There were a few different lengths. The ones i bought are 18" fully retracted with a stated max length of 29", though I don't think that would have enough overlap on the threaded end. I ordered it through my local tractor mechanic so I don't have a part number handy. However, these appear to be the two best options for adaptability and were pretty much the two options that I narrowed it down to. I wanted the ball joint in the axle end so that's how I decided.

http://m.ebay.com/itm/371208069432?nav=SEARCH

http://m.ebay.com/itm/231115802279?nav=SEARCH


----------



## 8350HiTech (Jul 26, 2013)

IHCman said:


> I use a tarp strap to keep em together. Only hear em clang if its extremely rough.

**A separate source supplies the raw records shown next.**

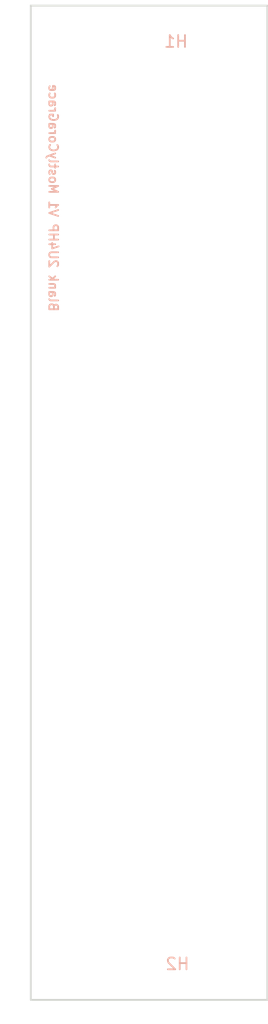
<source format=kicad_pcb>
(kicad_pcb
	(version 20240108)
	(generator "pcbnew")
	(generator_version "8.0")
	(general
		(thickness 1.6)
		(legacy_teardrops no)
	)
	(paper "A4")
	(layers
		(0 "F.Cu" signal)
		(31 "B.Cu" signal)
		(32 "B.Adhes" user "B.Adhesive")
		(33 "F.Adhes" user "F.Adhesive")
		(34 "B.Paste" user)
		(35 "F.Paste" user)
		(36 "B.SilkS" user "B.Silkscreen")
		(37 "F.SilkS" user "F.Silkscreen")
		(38 "B.Mask" user)
		(39 "F.Mask" user)
		(40 "Dwgs.User" user "User.Drawings")
		(41 "Cmts.User" user "User.Comments")
		(42 "Eco1.User" user "User.Eco1")
		(43 "Eco2.User" user "User.Eco2")
		(44 "Edge.Cuts" user)
		(45 "Margin" user)
		(46 "B.CrtYd" user "B.Courtyard")
		(47 "F.CrtYd" user "F.Courtyard")
		(48 "B.Fab" user)
		(49 "F.Fab" user)
		(50 "User.1" user)
		(51 "User.2" user)
		(52 "User.3" user)
		(53 "User.4" user)
		(54 "User.5" user)
		(55 "User.6" user)
		(56 "User.7" user)
		(57 "User.8" user)
		(58 "User.9" user)
	)
	(setup
		(pad_to_mask_clearance 0)
		(allow_soldermask_bridges_in_footprints no)
		(pcbplotparams
			(layerselection 0x00010fc_ffffffff)
			(plot_on_all_layers_selection 0x0000000_00000000)
			(disableapertmacros no)
			(usegerberextensions no)
			(usegerberattributes yes)
			(usegerberadvancedattributes yes)
			(creategerberjobfile yes)
			(dashed_line_dash_ratio 12.000000)
			(dashed_line_gap_ratio 3.000000)
			(svgprecision 4)
			(plotframeref no)
			(viasonmask no)
			(mode 1)
			(useauxorigin no)
			(hpglpennumber 1)
			(hpglpenspeed 20)
			(hpglpendiameter 15.000000)
			(pdf_front_fp_property_popups yes)
			(pdf_back_fp_property_popups yes)
			(dxfpolygonmode yes)
			(dxfimperialunits yes)
			(dxfusepcbnewfont yes)
			(psnegative no)
			(psa4output no)
			(plotreference yes)
			(plotvalue yes)
			(plotfptext yes)
			(plotinvisibletext no)
			(sketchpadsonfab no)
			(subtractmaskfromsilk no)
			(outputformat 1)
			(mirror no)
			(drillshape 1)
			(scaleselection 1)
			(outputdirectory "")
		)
	)
	(net 0 "")
	(footprint "EXC:MountingHole_3.2mm_M3" (layer "B.Cu") (at 7.62 5.425 180))
	(footprint "EXC:MountingHole_3.2mm_M3" (layer "B.Cu") (at 7.62 83.475 180))
	(gr_rect
		(start 0 2.425)
		(end 20 86.475)
		(stroke
			(width 0.15)
			(type default)
		)
		(fill none)
		(layer "Edge.Cuts")
		(uuid "e2dd4402-271b-40b7-8ebb-8dd190c5ec52")
	)
	(gr_text "Blank 2U4HP V1 MostlyCoraGrace"
		(at 1.905 18.669 270)
		(layer "B.SilkS")
		(uuid "68be062a-0ca3-4e0e-a477-b5524d0f8b9b")
		(effects
			(font
				(size 0.75 0.75)
				(thickness 0.15)
				(bold yes)
			)
			(justify mirror)
		)
	)
)

</source>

That works if you want them together. But now I can keep my spread (to avoid banging them into hitches or shafts) and still not have them bang around. And they're so much easier to adjust when it comes time to hitch to a mounted implement.


----------



## barnrope (Mar 22, 2010)

I like to keep quick hitches on all the three points to keep them from banging around so much.


----------



## Grateful11 (Apr 5, 2009)

Bishop said:


> I use a bungie cord. Doesn't work worth crap, but it's something.  Those things clang like crazy on my hill land.
> 
> You solution looks golden.


That's what's on the CaseIH 5140, a bungie cord. There's no stabilizers on the it's 3 pt hitch, just big cast iron blocks with 2 settings.


----------



## Shetland Sheepdog (Mar 31, 2011)

I have the "OEM" telescoping sway bars on my 5610-2. :wub: Took me a while to figure out the proper holes to be able to change from Cat-1 to Cat-2 just by moving the pins, and not having to mess with the threaded adjustment   My 3910 and 5610 have solid sway bars with holes for both categories. ^_^

Edit: Forgot to mention that Bro put "after market" telescoping sway bars on his Ford 5000. They work well also!


----------